Grains are usually subequant, but those derived from schists are usually slightly more
elongated or platy. In silts it is fairly common to find the grains elongated parallel to
the c axis, probably the result of obscure prismatic and rhombohedral fracture.
Terrigenous quartz grains as fine as 3 microns or even less occur, but .OlO-.020 mm is
about the practical lower limit of quartz in most mudrocks. Fractured quartz breaks
easily on transport (Moss, ‘72 JSP), as does poly-crystalline (Harrell and Blatt ‘78 JSP).

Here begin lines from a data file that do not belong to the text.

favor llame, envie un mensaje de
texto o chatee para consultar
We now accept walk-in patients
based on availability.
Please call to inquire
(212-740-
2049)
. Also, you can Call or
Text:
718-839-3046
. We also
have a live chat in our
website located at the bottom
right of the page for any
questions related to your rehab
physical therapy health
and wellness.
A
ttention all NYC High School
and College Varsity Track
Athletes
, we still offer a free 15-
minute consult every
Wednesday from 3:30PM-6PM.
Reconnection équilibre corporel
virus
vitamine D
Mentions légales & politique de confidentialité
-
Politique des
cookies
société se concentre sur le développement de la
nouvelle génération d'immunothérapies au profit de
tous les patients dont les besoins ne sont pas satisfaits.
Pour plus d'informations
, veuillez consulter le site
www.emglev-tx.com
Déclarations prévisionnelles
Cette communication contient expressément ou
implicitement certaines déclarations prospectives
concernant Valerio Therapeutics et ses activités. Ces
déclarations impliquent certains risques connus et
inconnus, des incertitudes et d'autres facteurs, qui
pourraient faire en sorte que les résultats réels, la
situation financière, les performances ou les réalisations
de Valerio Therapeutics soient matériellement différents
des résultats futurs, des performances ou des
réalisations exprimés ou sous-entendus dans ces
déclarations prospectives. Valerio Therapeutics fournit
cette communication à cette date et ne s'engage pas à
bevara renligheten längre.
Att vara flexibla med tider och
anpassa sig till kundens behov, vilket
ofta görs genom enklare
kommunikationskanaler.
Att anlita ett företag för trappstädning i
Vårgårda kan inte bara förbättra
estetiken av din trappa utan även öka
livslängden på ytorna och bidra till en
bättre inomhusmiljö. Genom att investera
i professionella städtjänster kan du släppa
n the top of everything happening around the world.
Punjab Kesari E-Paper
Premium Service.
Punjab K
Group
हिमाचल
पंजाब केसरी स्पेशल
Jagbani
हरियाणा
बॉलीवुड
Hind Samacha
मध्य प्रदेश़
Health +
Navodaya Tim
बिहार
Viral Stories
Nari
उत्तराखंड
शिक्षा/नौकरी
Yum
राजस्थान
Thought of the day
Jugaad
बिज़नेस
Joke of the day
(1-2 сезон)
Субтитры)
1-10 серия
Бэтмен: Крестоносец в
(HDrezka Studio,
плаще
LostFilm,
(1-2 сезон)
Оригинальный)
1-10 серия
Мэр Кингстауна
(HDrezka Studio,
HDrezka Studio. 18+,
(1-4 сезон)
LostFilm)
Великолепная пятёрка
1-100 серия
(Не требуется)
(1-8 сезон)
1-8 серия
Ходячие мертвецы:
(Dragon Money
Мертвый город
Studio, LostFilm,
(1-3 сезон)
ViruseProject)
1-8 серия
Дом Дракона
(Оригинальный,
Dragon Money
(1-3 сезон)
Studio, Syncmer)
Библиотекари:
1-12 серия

Stability. Quartz is ultra-stable under nearly all surface conditions, and it is
probable that very little quartz is ever dissolved by weathering; but some solution of
quartz in tropical areas has been reported with corrosion of grains (Crook, 1968) and
corrosion (by organics) can even occur in soils of S.E. USA (Cleary and Conolly ‘72 JSP),
producing skeletal grains by solution along fractures (microgriking). Folk (‘78 JSP)

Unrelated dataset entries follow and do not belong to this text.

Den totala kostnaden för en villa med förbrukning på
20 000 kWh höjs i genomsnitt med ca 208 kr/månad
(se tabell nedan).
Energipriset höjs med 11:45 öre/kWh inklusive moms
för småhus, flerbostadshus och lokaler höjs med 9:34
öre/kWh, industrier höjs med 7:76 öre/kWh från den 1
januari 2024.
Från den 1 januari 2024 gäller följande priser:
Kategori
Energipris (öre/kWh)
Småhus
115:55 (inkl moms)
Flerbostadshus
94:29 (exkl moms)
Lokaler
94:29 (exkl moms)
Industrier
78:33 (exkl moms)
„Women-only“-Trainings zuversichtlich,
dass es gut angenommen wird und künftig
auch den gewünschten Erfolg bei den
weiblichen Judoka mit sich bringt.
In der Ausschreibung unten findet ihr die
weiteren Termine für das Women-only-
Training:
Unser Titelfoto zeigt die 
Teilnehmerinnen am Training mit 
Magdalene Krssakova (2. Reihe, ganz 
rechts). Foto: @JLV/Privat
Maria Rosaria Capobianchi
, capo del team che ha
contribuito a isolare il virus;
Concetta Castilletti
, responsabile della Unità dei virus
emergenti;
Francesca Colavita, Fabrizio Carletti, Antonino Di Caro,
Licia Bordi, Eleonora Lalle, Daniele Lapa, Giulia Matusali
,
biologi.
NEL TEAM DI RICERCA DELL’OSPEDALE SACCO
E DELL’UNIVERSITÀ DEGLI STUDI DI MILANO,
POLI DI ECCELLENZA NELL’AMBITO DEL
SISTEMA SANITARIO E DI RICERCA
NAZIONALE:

reviews quartz solution. However, on burial in the sub-surface, even under only
moderate pressures and temperatures, quartz may occasionally dissolve; thus, some
sandstones show sutured quartz grains along styolites, and even styolites in limestone
often cut through and dissolve quartz grains. Dolomite or calcite rarely replace the
edges of quartz grains, to form etched or pitted contacts (quartz in limestones or
dolomi tes is often thought to be replaced when it is really just an optical illusion caused
by “overlap” of carbonate around the curving edge of the quartz grain). It can also be
replaced by pyrite. On the other hand, quartz grains commonly have authigenic quartz
overgrowths, showing that the mineral may either grow or be destroyed depending on
condi tons.
Depositional Characteristics. Quartz in sandstones is uniformly distributed, in
mudrocks usually occurs as laminae or clots, and in limestones may occur as laminae or
as scattered grains or nests. Grains often show physical orientation parallel with the
bedding, in addition, they also more rarely show an optical orientation with the slow ray
(c axis) parallel with the bedding. Check this by inserting the gypsum plate; a
dominance of blue grains in one direction and yellow grains in a direction of 90”
indicates optical orientation. This is partially due to differential abrasion, with the “c”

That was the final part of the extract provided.